# [What you have to do]
Repeat the listing exactly, line by line, and leave the pictures behind.

# [Supplied material]
────────────────

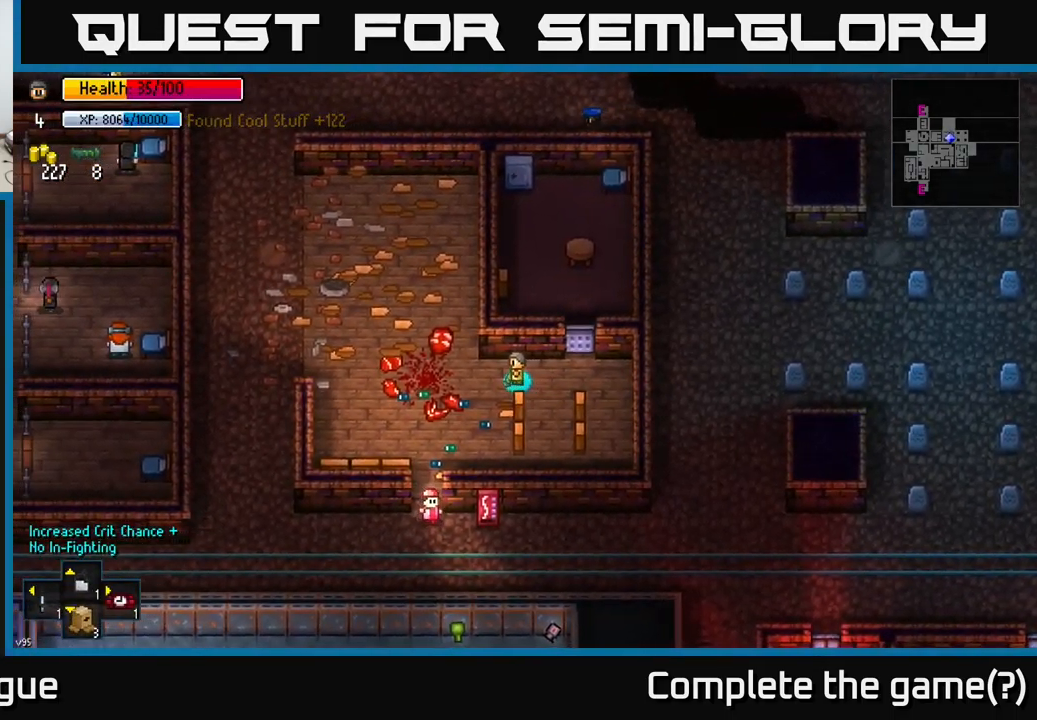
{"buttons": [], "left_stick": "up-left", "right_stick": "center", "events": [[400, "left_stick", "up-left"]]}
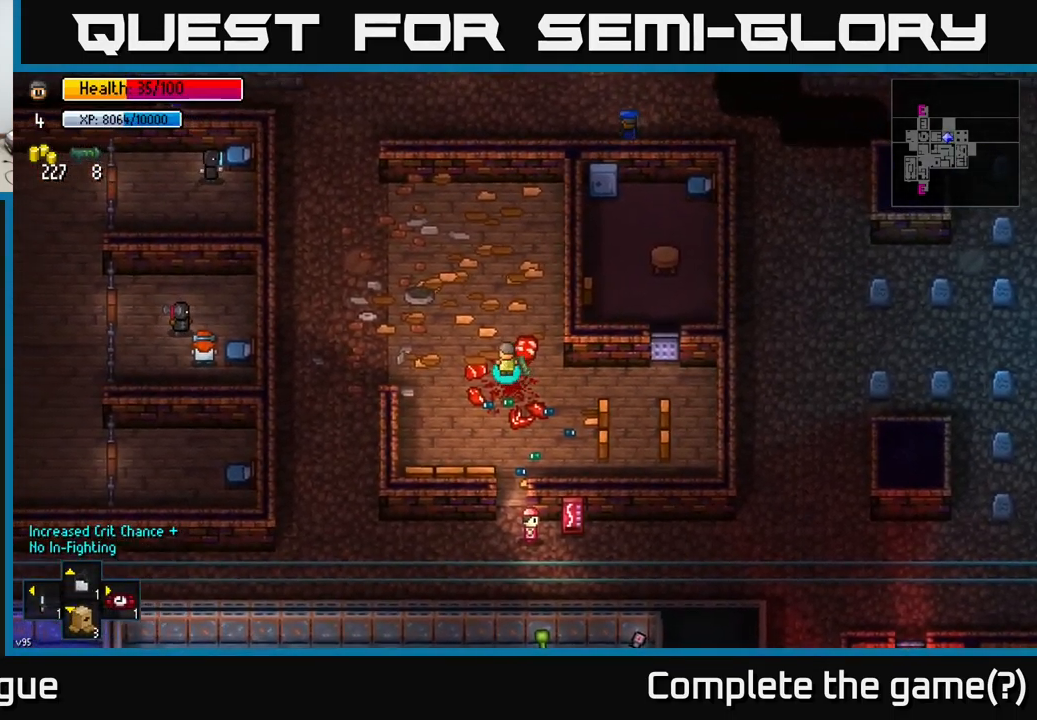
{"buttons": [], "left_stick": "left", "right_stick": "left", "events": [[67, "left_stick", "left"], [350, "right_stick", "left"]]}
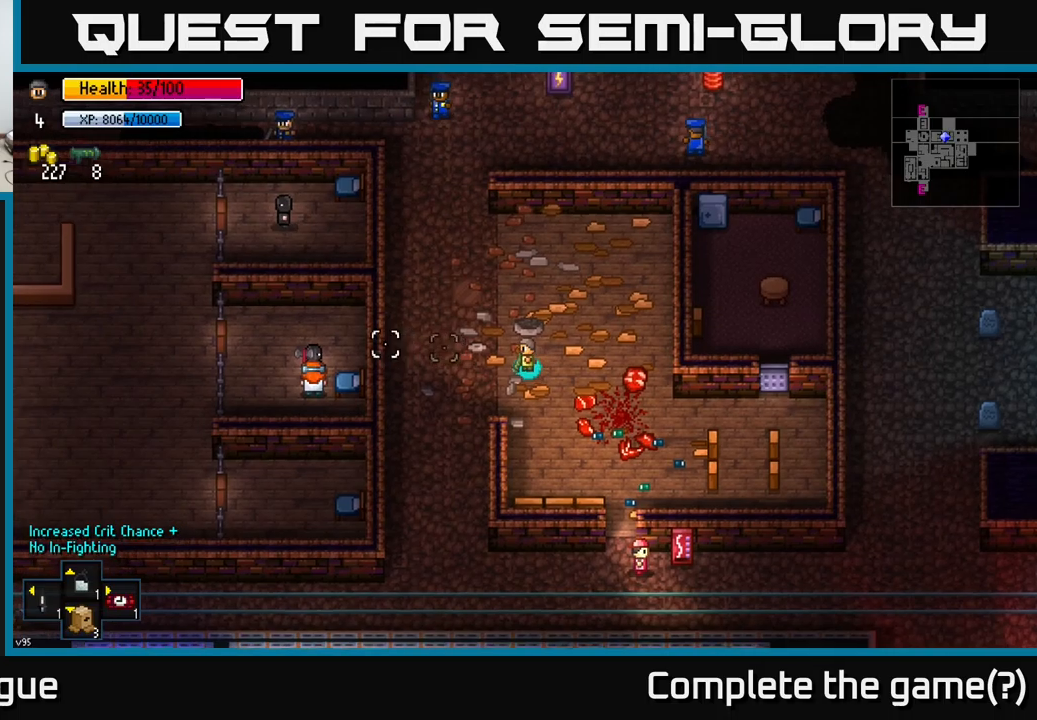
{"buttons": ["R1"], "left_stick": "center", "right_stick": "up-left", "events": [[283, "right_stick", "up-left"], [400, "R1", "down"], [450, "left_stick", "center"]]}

────────────────

# [The completed task]
{"buttons": [], "left_stick": "up-left", "right_stick": "center", "events": [[400, "left_stick", "up-left"]]}
{"buttons": [], "left_stick": "left", "right_stick": "left", "events": [[67, "left_stick", "left"], [350, "right_stick", "left"]]}
{"buttons": ["R1"], "left_stick": "center", "right_stick": "up-left", "events": [[283, "right_stick", "up-left"], [400, "R1", "down"], [450, "left_stick", "center"]]}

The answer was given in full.